* [TASK STATEMENT] Only the lines from the line containing "weiß HG* NEU 509DC Sonderedition in weiß" through the final line of the entries should be printed, exactly as given, with the pictures left out.

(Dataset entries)
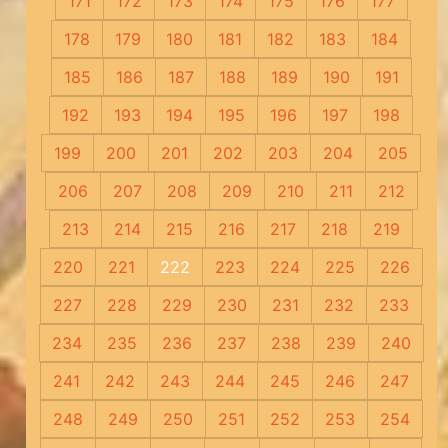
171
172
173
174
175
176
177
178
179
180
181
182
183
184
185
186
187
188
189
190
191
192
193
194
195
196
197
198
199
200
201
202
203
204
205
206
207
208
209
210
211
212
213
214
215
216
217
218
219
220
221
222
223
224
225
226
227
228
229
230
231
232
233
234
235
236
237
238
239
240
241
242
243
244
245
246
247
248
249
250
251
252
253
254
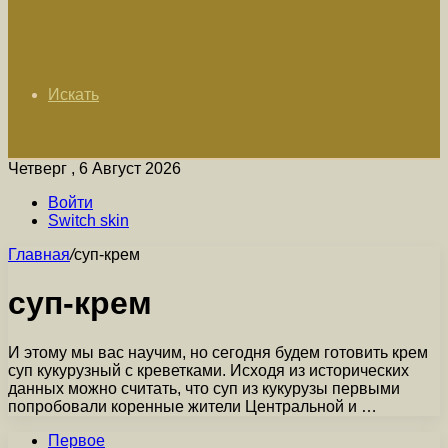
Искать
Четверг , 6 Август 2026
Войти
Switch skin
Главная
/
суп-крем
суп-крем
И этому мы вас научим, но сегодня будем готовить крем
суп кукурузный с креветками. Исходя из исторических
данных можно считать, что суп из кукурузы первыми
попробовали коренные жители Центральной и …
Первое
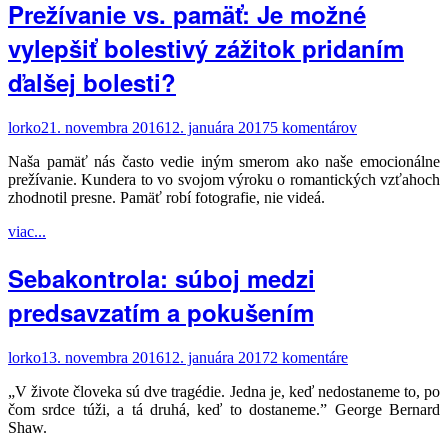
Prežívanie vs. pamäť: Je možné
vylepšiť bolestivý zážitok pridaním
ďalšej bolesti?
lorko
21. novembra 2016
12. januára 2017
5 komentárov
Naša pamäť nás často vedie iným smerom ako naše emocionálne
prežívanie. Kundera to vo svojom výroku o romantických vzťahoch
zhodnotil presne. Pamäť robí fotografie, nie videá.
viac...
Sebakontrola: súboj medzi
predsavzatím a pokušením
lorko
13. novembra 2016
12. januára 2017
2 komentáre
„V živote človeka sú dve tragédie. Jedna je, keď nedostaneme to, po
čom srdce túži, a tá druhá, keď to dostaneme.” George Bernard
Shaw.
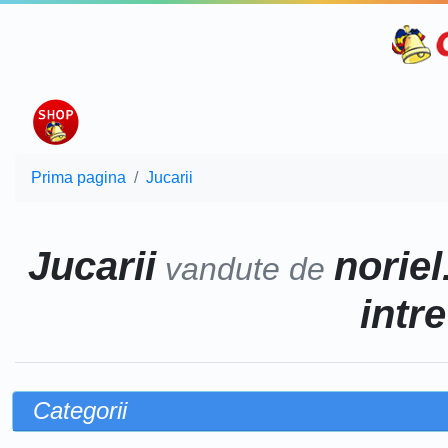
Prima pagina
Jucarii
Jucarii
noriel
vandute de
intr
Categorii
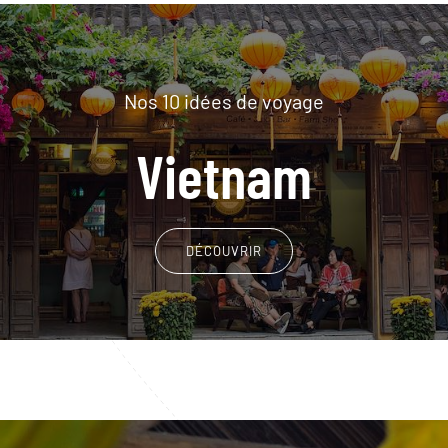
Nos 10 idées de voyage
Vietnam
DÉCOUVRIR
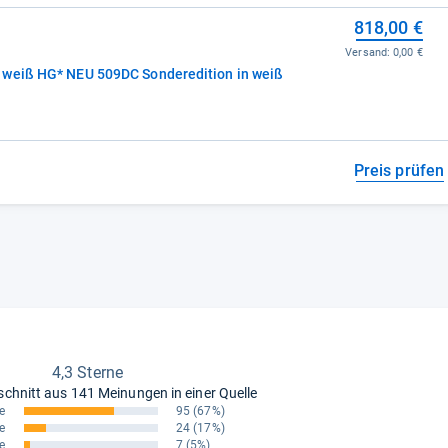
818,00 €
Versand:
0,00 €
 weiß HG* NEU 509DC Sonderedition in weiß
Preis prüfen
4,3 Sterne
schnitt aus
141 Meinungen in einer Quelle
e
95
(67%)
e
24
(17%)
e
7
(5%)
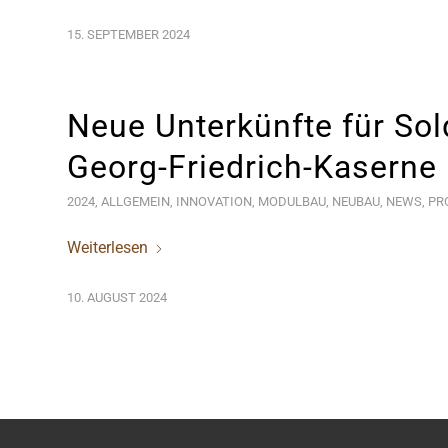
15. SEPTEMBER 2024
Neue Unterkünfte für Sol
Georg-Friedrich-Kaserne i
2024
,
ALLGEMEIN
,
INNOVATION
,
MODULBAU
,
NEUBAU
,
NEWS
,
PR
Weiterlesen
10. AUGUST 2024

* [RESPONSE BOX]
 weiß HG* NEU 509DC Sonderedition in weiß
Preis prüfen
4,3 Sterne
schnitt aus
141 Meinungen in einer Quelle
e
95
(67%)
e
24
(17%)
e
7
(5%)
15. SEPTEMBER 2024
Neue Unterkünfte für Sol
Georg-Friedrich-Kaserne i
2024
,
ALLGEMEIN
,
INNOVATION
,
MODULBAU
,
NEUBAU
,
NEWS
,
PR
Weiterlesen
10. AUGUST 2024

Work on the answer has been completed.